An RD's Weight-Loss Tips For You and Your Fitness Tracker

Don't trash your well-loved fitness tracker just yet! RD Julie Upton, cofounder of Appetite For Health, shares five ways your tracker can actually help with dropping pounds.

POPSUGAR Photography | Benjamin Stone

A recent study published in the Journal of the American Medical Association reported that overweight participants in a diet study who wore fitness trackers actually lost less weight, compared to those who followed the same diet and exercise plan, albeit without any wearable monitoring devices.

While the dieters wearing trackers lost 7.7 pounds in two years, those who didn't have fitness monitors lost 13 pounds. Even though previous research has reported that wearable technology can motivate people to help them lose weight, the authors of this study point out that those studies were short-term and had limited participants.

If you live by the data from your Fitbit, Jawbone, or other device, here are five ways to use it to help you peel off pounds:

Focus on Food First, Exercise Second

When it comes to losing weight and keeping it off, studies consistently show that diet is more important than exercise. In fact, trying to lose weight through exercise alone is a lousy idea because food packs in so many many calories relative to what you burn off from exercise.
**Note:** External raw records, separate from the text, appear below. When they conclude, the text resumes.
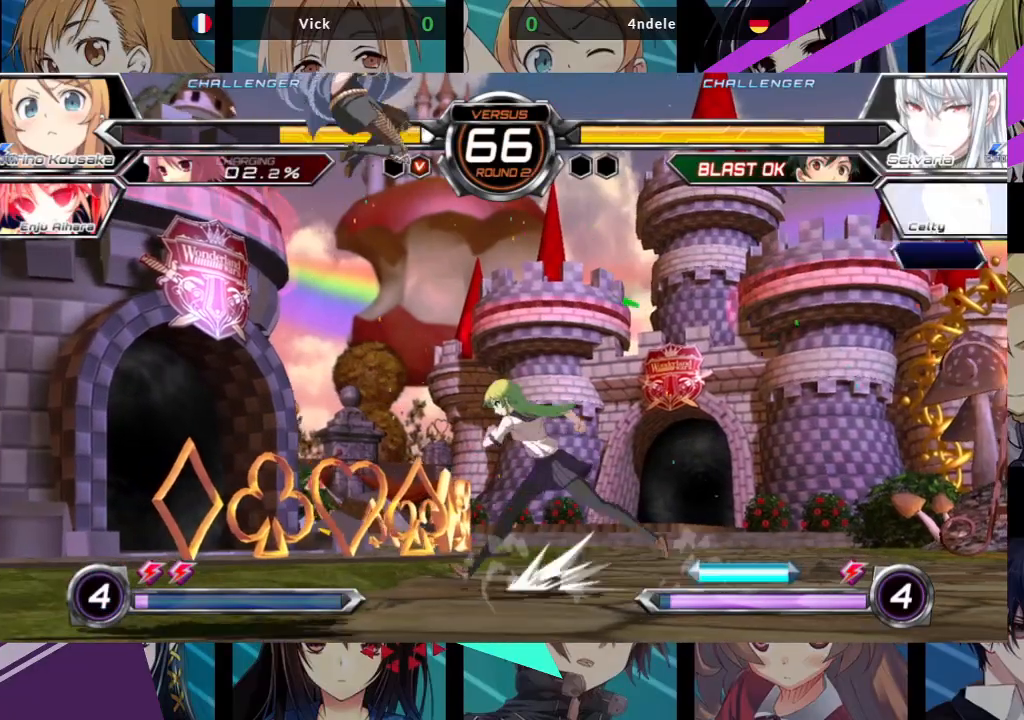
{"buttons": [], "left_stick": "down-right", "events": [[200, "left_stick", "down-right"], [217, "SQUARE", "down"], [350, "SQUARE", "up"]]}
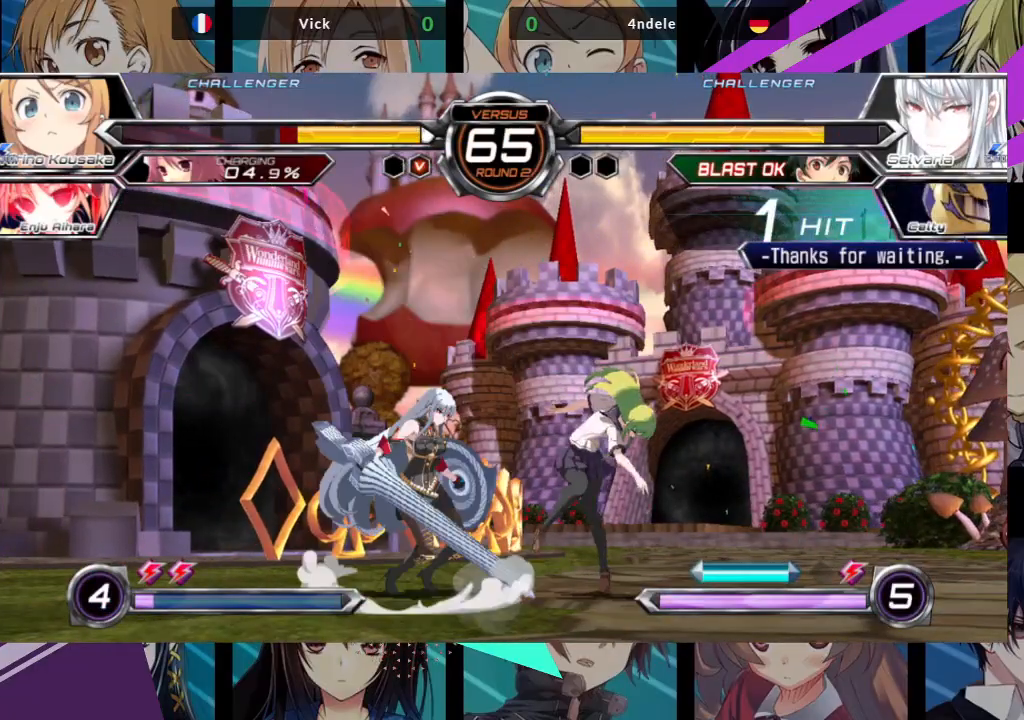
{"buttons": [], "left_stick": "down-right", "events": []}
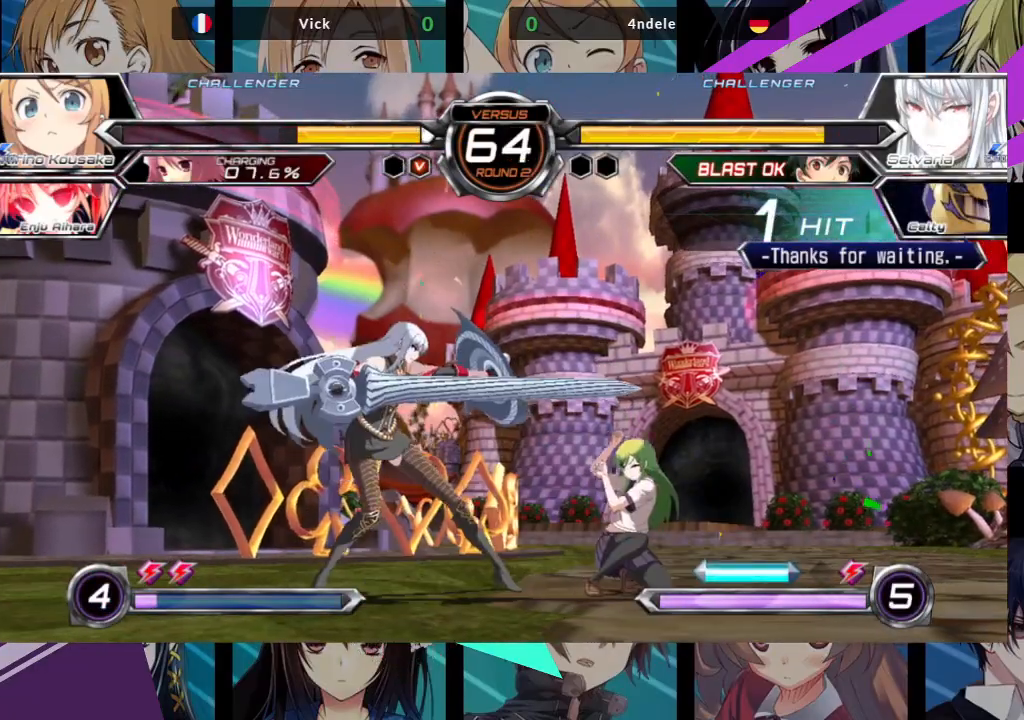
{"buttons": [], "left_stick": "down-right", "events": []}
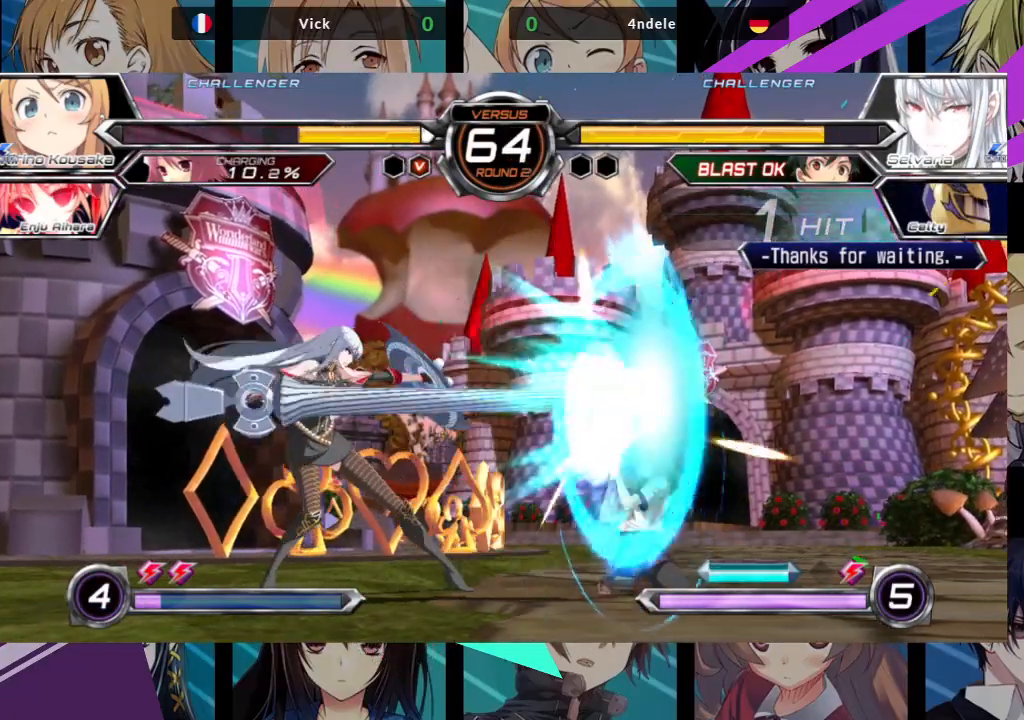
{"buttons": [], "left_stick": "center", "events": [[333, "left_stick", "down-left"], [400, "SQUARE", "down"], [400, "left_stick", "center"], [467, "SQUARE", "up"]]}
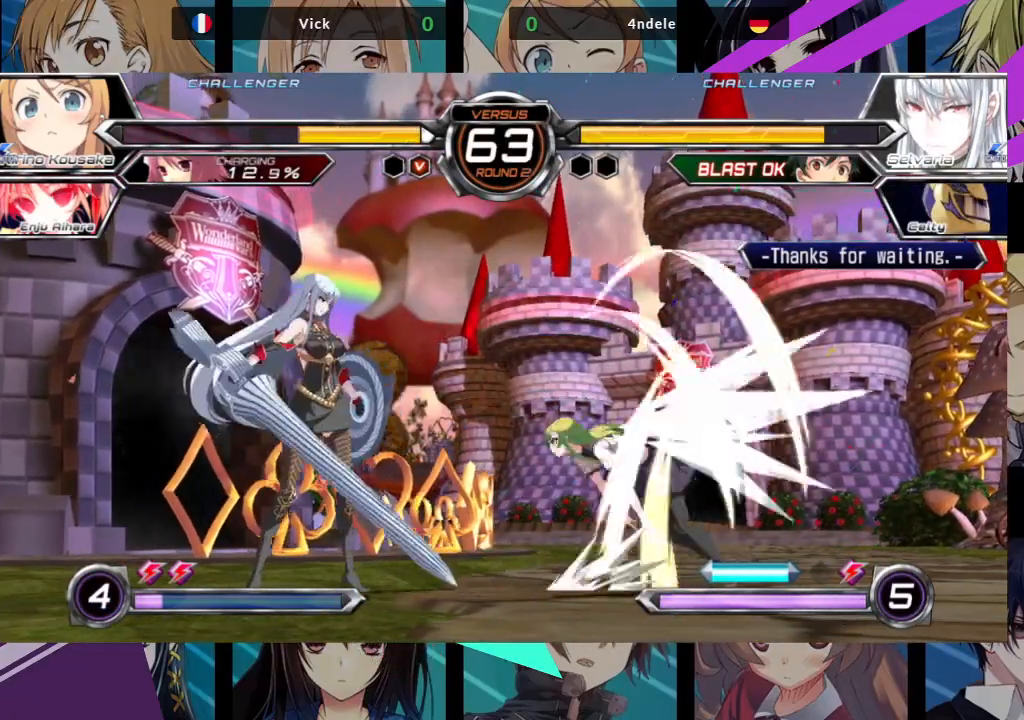
{"buttons": [], "left_stick": "center", "events": [[83, "R1", "down"], [167, "R1", "up"], [250, "R1", "down"], [400, "R1", "up"]]}
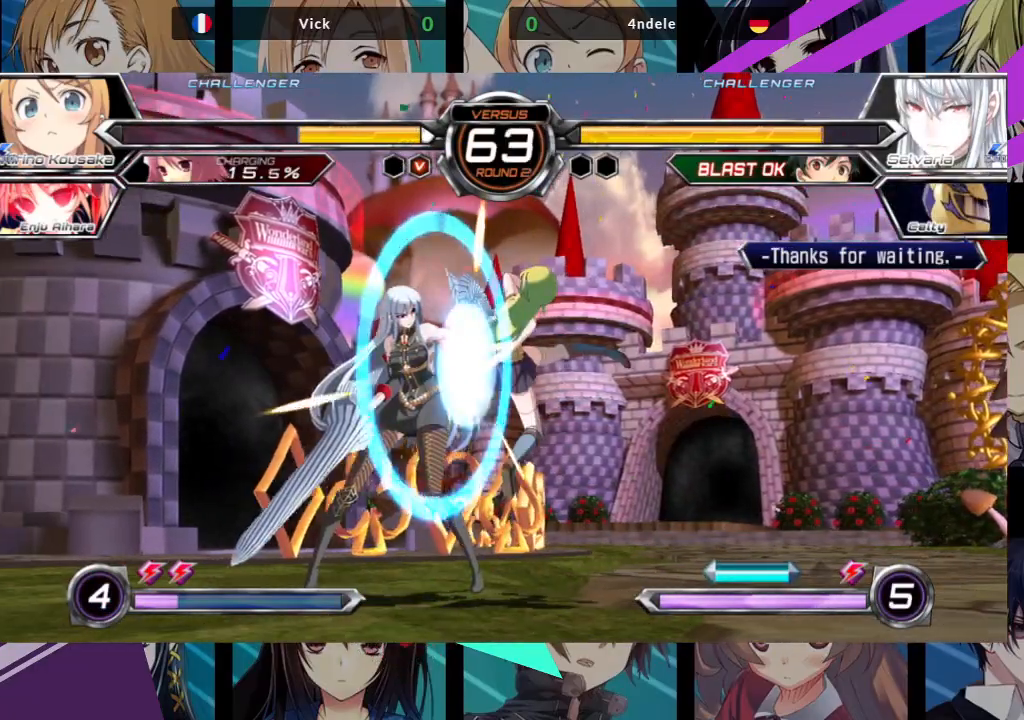
{"buttons": [], "left_stick": "up-left", "events": [[33, "left_stick", "left"], [100, "CROSS", "down"], [183, "CROSS", "up"], [383, "left_stick", "up-left"]]}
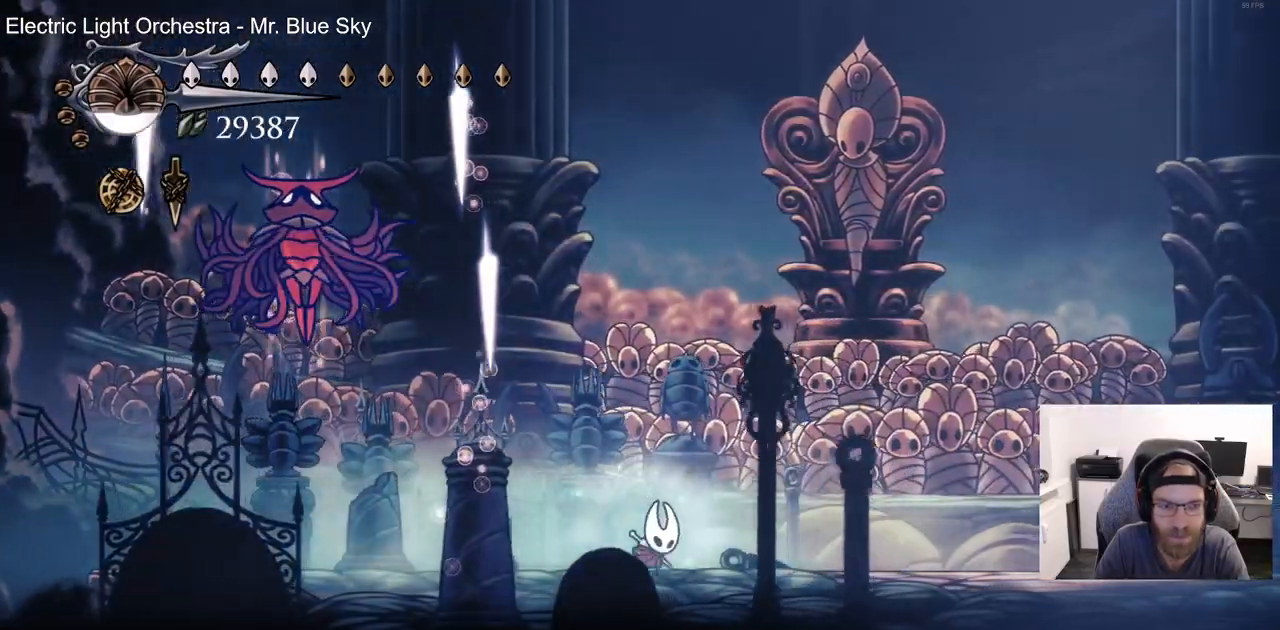
Gameplay with a controller (PlayStation layout); each line is a JSON object with the inputs held at the frame after it. "events" lists button and stick changes between this image and that frame as [ms after this image, input, new state], when the widget could be followed in between.
{"buttons": ["SQUARE", "DPAD_LEFT"], "left_stick": "center", "right_stick": "center"}
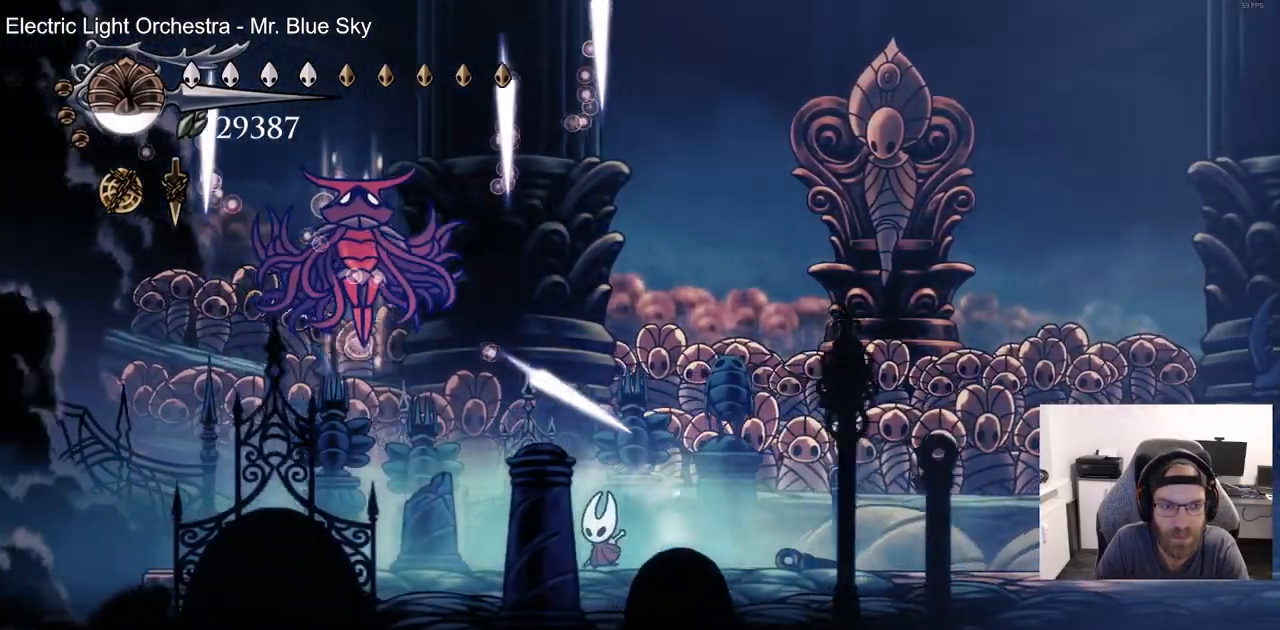
{"buttons": [], "left_stick": "center", "right_stick": "center", "events": [[83, "CROSS", "down"], [283, "CROSS", "up"], [283, "SQUARE", "up"], [467, "DPAD_LEFT", "up"]]}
And, when it comes to behaviors associated with weight loss, frequent weigh-ins, limiting or avoiding alcohol, and monitoring what you eat are three common keys to success.

Avoid Food Rewards

How many times have you rewarded yourself after noticing how many steps you had or how many calories you burned? Speaking to NPR, the lead researcher of the JAMA study, John Jakicic, PhD, explained: "People would say, 'Oh, I exercised a lot today, now I can eat more.' And they might eat more than they otherwise would have."

According to registered dietitian James Stevens, MS, RD, "Even though trackers easily show you how many calories you've burned, they can't tell you the other side of the energy balance equation — how many calories you've eaten. You need to pay more attention to the 'calories in' portion of the equation to see the scale budge. Just one or two poor food choices can negate all the extra calories burned from exercise." Instead, use non-food "rewards" to celebrate success, like a mani/pedi, reading a chapter in a new book, taking a long bath, downloading new music, or sleeping in!

Be More Mindful

According to Andreas Michaelides, PhD, chief psychology officer at Noom Inc. (a wellness app with a personalized coaching element), trackers alone aren't the best way to help you achieve weight-loss success because they're a passive approach to monitoring, so your brain doesn't fully acknowledge your diet and exercise behaviors. "Being more involved and mindful around eating and exercise is an important part of achieving weight-loss success." To use your tracker in a more meaningful and engaged way, use its web-based interface to download and monitor your activity as well as your daily food intake

Personalize Your Device

For more accurate measures of activity and calories, be sure to enter your age, sex, height, and weight into your tracker when setting it up. These data impact the computations that trackers make to more accurately determine calories burned. Also, as a general rule, wear the device on your non-dominant arm/wrist, because research shows when devices are worn on the dominant hand/arm, they may overestimate activity and calories burned.

It's All Relative

Most monitoring devices — bathroom scales, diet trackers, gym equipment, or wearable fitness trackers — have margins or error. The best way to use data from any device is to consider it relative and compare it to yesterday, last week, last month, or last year. If you see that the scale isn't budging and can tell that your activity has dropped or stalled — you know you need to move more (or eat less or both) to peel off pounds.